EXERCISE BRIEF: Copy the part that opens with the line containing "Этот курс даст" and closes with the line containing "сконцентрировалось на противоположной", changing "астероида" to "метеорита" and leaving everything else the same.

INPUT DATA:
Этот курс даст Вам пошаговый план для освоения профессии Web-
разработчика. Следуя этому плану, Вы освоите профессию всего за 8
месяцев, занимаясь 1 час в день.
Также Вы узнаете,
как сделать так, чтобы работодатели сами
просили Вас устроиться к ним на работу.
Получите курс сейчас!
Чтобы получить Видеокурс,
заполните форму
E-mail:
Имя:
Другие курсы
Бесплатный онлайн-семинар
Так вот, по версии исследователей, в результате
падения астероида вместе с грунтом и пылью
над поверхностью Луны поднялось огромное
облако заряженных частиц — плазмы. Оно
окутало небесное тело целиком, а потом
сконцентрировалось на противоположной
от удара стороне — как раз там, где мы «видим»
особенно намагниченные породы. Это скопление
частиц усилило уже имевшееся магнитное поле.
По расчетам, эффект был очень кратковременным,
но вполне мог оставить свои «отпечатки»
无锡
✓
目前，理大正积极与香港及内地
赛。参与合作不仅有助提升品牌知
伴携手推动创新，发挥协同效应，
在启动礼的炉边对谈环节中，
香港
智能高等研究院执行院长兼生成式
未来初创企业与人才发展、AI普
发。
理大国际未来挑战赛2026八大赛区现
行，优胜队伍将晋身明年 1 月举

* * *

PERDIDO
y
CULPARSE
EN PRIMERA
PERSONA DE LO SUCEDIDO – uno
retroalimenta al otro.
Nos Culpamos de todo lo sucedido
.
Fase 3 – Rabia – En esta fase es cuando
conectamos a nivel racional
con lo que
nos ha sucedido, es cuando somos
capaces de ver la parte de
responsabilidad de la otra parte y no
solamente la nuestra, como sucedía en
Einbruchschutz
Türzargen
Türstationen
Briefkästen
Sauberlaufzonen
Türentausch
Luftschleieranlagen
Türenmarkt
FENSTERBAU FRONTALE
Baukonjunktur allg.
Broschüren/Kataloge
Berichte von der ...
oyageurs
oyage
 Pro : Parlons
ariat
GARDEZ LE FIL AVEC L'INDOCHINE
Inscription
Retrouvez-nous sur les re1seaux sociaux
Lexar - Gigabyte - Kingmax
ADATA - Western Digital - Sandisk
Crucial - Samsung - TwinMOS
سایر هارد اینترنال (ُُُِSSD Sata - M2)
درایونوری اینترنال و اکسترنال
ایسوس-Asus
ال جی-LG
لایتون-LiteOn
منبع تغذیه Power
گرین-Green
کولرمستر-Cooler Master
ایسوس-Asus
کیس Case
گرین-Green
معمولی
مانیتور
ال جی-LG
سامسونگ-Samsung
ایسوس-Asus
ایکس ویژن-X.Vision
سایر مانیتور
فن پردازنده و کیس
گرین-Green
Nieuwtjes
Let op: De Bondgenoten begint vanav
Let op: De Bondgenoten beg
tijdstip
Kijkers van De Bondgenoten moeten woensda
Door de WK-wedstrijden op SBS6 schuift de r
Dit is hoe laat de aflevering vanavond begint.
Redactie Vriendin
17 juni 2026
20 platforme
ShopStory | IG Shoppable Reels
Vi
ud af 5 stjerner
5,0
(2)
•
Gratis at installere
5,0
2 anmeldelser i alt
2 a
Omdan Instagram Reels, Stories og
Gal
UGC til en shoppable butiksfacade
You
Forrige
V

WRITTEN RESPONSE:
Этот курс даст Вам пошаговый план для освоения профессии Web-
разработчика. Следуя этому плану, Вы освоите профессию всего за 8
месяцев, занимаясь 1 час в день.
Также Вы узнаете,
как сделать так, чтобы работодатели сами
просили Вас устроиться к ним на работу.
Получите курс сейчас!
Чтобы получить Видеокурс,
заполните форму
E-mail:
Имя:
Другие курсы
Бесплатный онлайн-семинар
Так вот, по версии исследователей, в результате
падения метеорита вместе с грунтом и пылью
над поверхностью Луны поднялось огромное
облако заряженных частиц — плазмы. Оно
окутало небесное тело целиком, а потом
сконцентрировалось на противоположной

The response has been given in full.